Another Example
Assume that today’s date is July 1.
John has $1,000. He earmarks this sum for a debt of $1,000 due for repayment on August 1, i.e., in one month. During July, he decides to invest the money in shares.
He can buy shares of either Bank A or Bank B with the money.
In order to decide which shares to buy, John examined the performance of these shares over the prior six months (between January and June). The performance of the shares is measured in terms of monthly profit expressed in percentages.
The Monthly Profits From each of the Banks in Terms of Percentages:
Month | Shares of Bank A | Shares of Bank B |
January | 1% | 3% |
February | 1% | -2% |
March | 1% | 5% |
April | 1% | -3% |
May | 1% | 8% |
June | 1% | -5% |
Average profit per month | 1% | 1% |
According to these figures, the average profit earned on each of the shares is 1% per month (i.e., $10 per month, if the investment is $1,000). When we assess the dispersal, however, we can see that the profit on the share of Bank A is very stable, while the profit on the share of Bank B is unstable and cannot be counted on.
In the theory of finance, a share with a wide dispersal of profit is called “a highly volatile share”, and is considered a riskier investment particularly if the investment is short-term, as in John’s case.
When the two shares yield the same average monthly profit, we will prefer to invest in less volatile shares – the shares with more stable monthly profits.
In this case, we do not need to calculate the StDev in order to determine the measures of dispersion in statistics because it is obvious that Bank B’s share is more dispersed (more volatile.)

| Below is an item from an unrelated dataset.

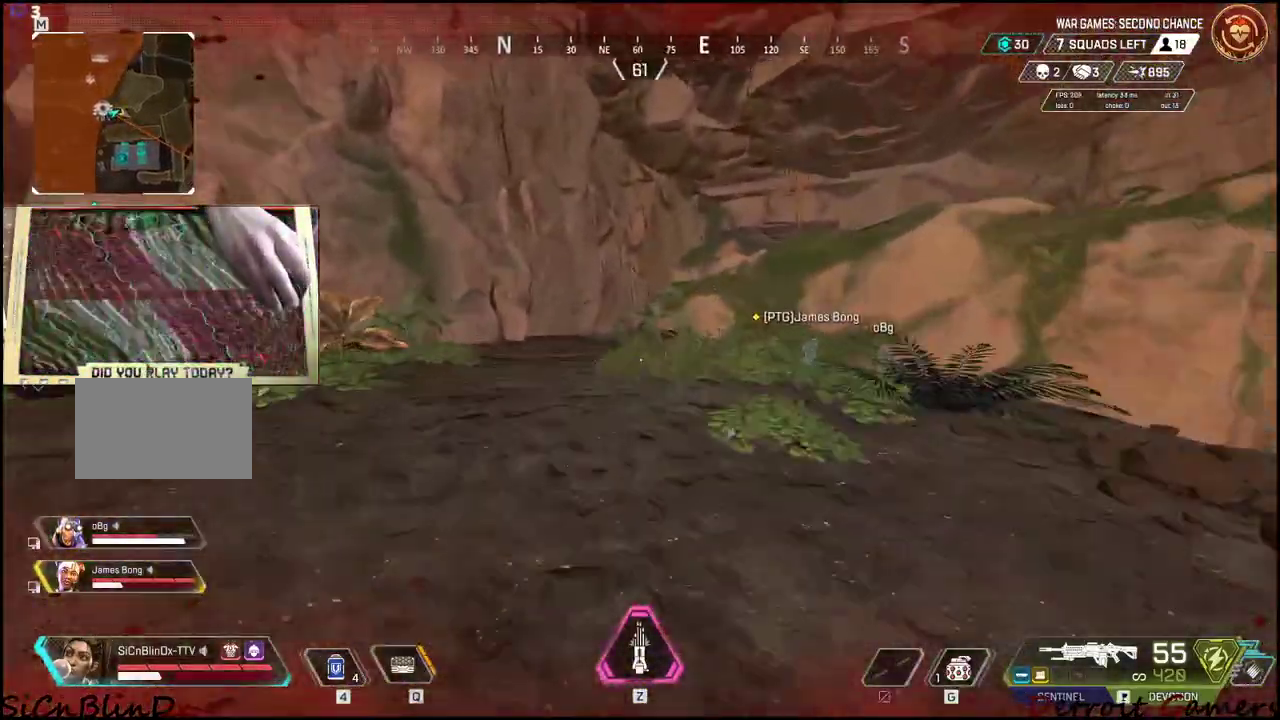
{"keys": ["shift", "w"], "mouse": [], "events": []}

Bank A’s share has no dispersal, the StDev is therefore zero.
If, however, the monthly profit figures are as follows:
Month | Shares of Bank A | Shares of Bank B |
January | 5% | 3% |
February | 1% | -2% |
March | -6% | 5% |
April | 10% | -3% |
May | -7% | 8% |
June | -2% | -5% |
Average profit per month | 1% | 1% |
In this case, the volatility of both shares is high, and there is need for a “volatility meter” in order to decide which share is more stable. Since volatility in essence arises from dispersal, we will measure the dispersal. The tool we have for measuring dispersal is the standard deviation.

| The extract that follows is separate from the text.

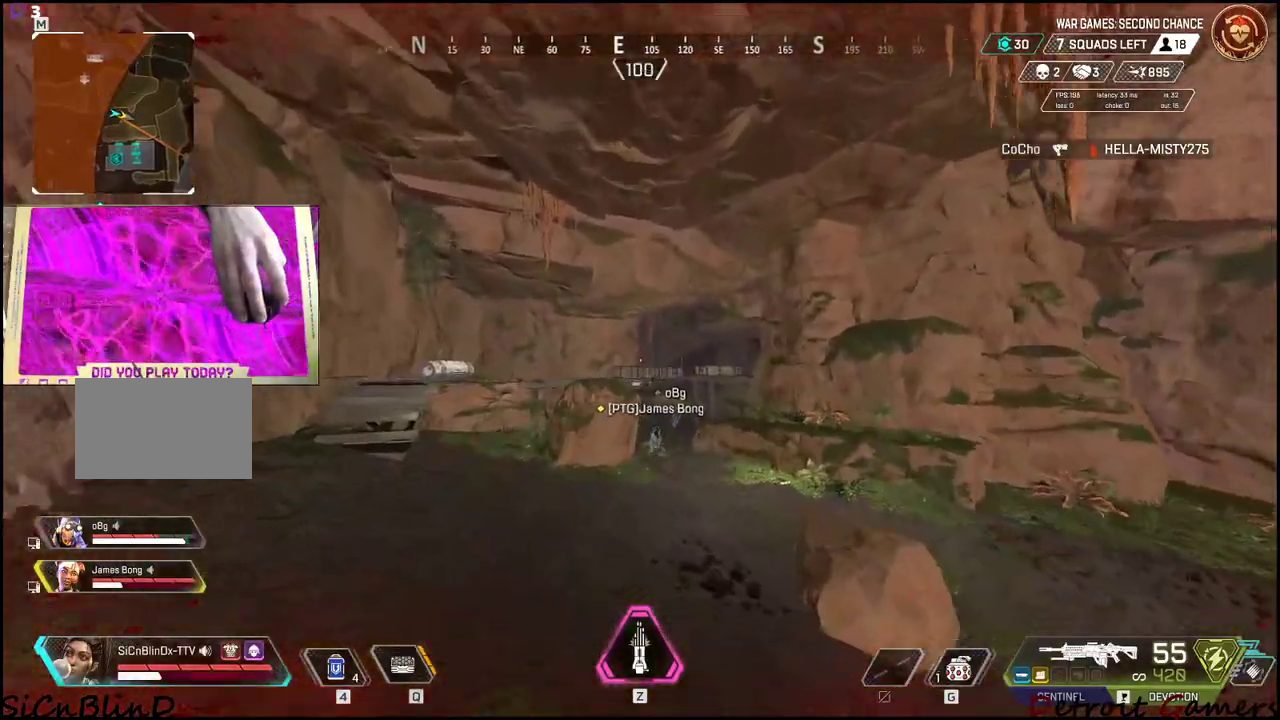
{"keys": ["shift", "w"], "mouse": [], "events": [[84, "c", "up"]]}
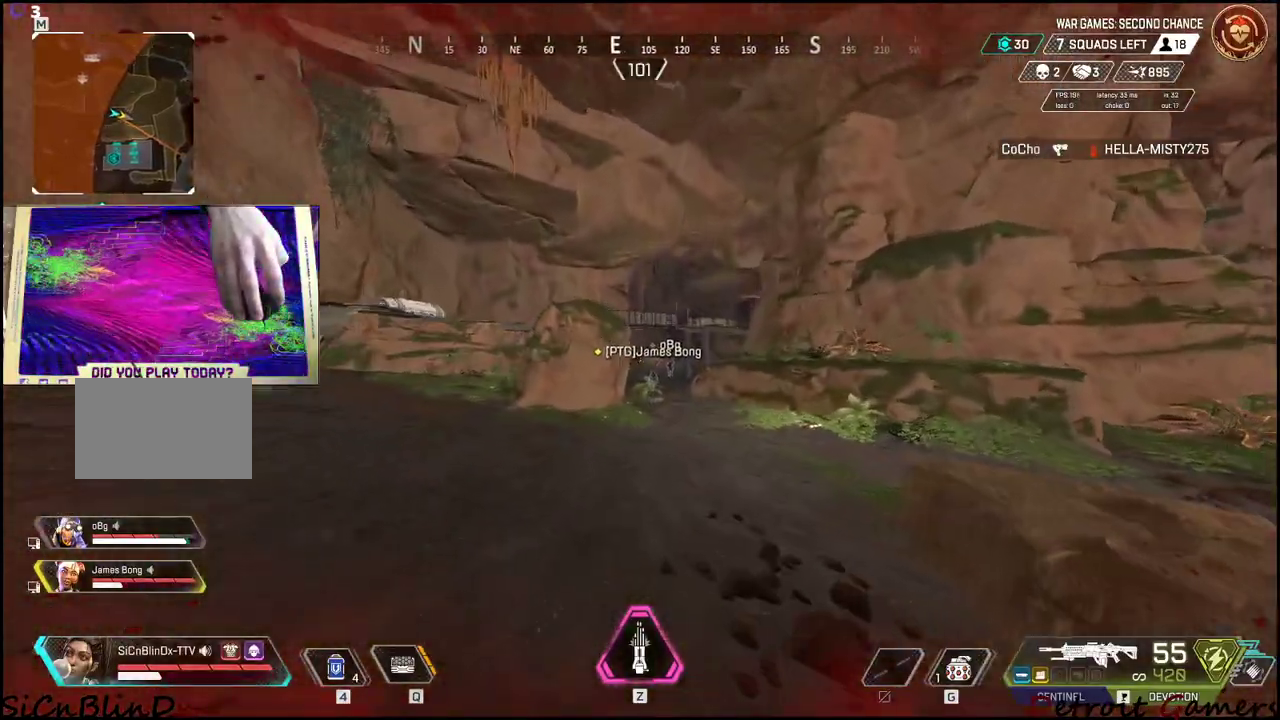
{"keys": ["shift", "w"], "mouse": [], "events": [[84, "space", "down"], [234, "space", "up"]]}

We will calculate the StDev of Bank A’s share:
The Value | The Average | The Difference Between the Value and the Average | The Square of the Difference |
(1) | (2) | (3) = (1) – (2) | (4) = (3)2 |
5 | 1 | 4 | 16 |
1 | 1 | 0 | 0 |
-6 | 1 | -7 | 49 |
10 | 1 | 9 | 81 |
-7 | 1 | -8 | 64 |
-2 | 1 | -3 | 9 |
We will calculate the average of the squares of the differences (column 4):
(16+0+49+81+64+9) / (6) = 36.5
The StDev reflects the square root of 36.5 = 6.041.
We will calculate the StDev of Bank B’s share:
The Value | The Average | The Difference Between the Value and the Average | The Square of the Difference |
(1) | (2) | (3) = (1) – (2) | (4) = (3)2 |
3 | 1 | 2 | 4 |
-2 | 1 | -3 | 9 |
5 | 1 | 4 | 16 |
-3 | 1 | -4 | 16 |
8 | 1 | 7 | 49 |
-5 | 1 | -6 | 36 |
We will calculate the average of the squares of the differences (Column 4):
(4+9+16+16+49+360 / (6) = 21.67
The StDev is the square root of 21.67 = 4.655.
The standard deviation of Bank B’s share is smaller, which means that the degree of dispersal of its profit is smaller – less volatile, less risky
John will choose to invest in Bank B’s share.